My Brother’s Husband is an all-ages manga series by Gengoroh Tagame. It was recently collected into two volumes by Pantheon Books, the first of which won the 2018 Eisner Award for Best U.S. Edition of International Material—Asia. It tells a powerful and heartwarming story of grief, family, homophobia, and forgiveness.
The narrative centers around Yaichi, a single dad who lives in Japan with his daughter, Kana. After learning of the death of his estranged twin brother Ryōji, Yaichi finds himself preparing to welcome his brother’s Canadian husband into his home. He is uncomfortable to say the least. Ryōji’s husband, Mike, has traveled all the way from Canada to meet his late husband’s family. Although he is charming and carries himself with a cheerful demeanor, he is clearly still struggling with his own grief. He is there on a mission of his own; to fulfil a promise he made to Ryōji.

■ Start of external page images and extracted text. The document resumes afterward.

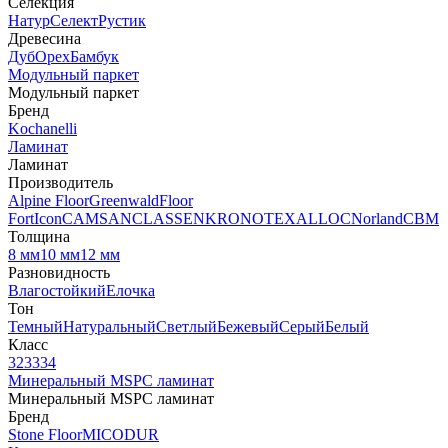
Селекция
Натур
Селект
Рустик
Древесина
Дуб
Орех
Бамбук
Модульный паркет
Модульный паркет
Бренд
Kochanelli
Ламинат
Ламинат
Производитель
Alpine Floor
Greenwald
Floor
Fort
Icon
CAMSAN
CLASSEN
KRONOTEX
ALLOC
Norland
CBM
Толщина
8 мм
10 мм
12 мм
Разновидность
Влагостойкий
Елочка
Тон
Темный
Натуральный
Светлый
Бежевый
Серый
Белый
Класс
32
33
34
Минеральный MSPC ламинат
Минеральный MSPC ламинат
Бренд
Stone Floor
MICODUR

My Brother’s Husband is a relatively simple narrative that builds its strength through quiet moments and strong characters. Through Kana, Tagame shows readers the ways in which homophobia is learned. While her father is preoccupied with figuring out how he feels about his having his new brother-in-law around, Kana has no such qualms. She never struggles with accepting that her father’s brother was gay. In fact, she’s thrilled that she now has a Canadian Uncle.
The story also addresses the culture clash between the Western world and traditional Japanese beliefs. Where Japan by and large is not outwardly homophobic, there is a quiet indifference and an unspoken shame linked to queerness. While it is a stark contrast to the overt hatred displayed toward queer people in other parts of the world, it’s not exactly harmless. That last point comes into sharp focus Yaichi evolves throughout the course of the story, and he begins to see the role that he played in his estrangement from his brother.
My Brother’s Husband is ultimately a story about having the courage to change. It examines cultural barriers and family dynamics that harm queer people. It shows the power of self-examination, forgiveness, and growing beyond the prejudices of our past. It uses powerful imagery from seemingly quiet moments that allow the larger themes of acceptance and empathy to really have an impact and gravity to them.
Even though it begins with the tragedy of Ryōji’s death, and doesn’t stray from conventional storytelling, it is a well-crafted and beautifully drawn queer story that we need to see more of in the world. The full series has been collected into two volumes and published in North America by Pantheon Books.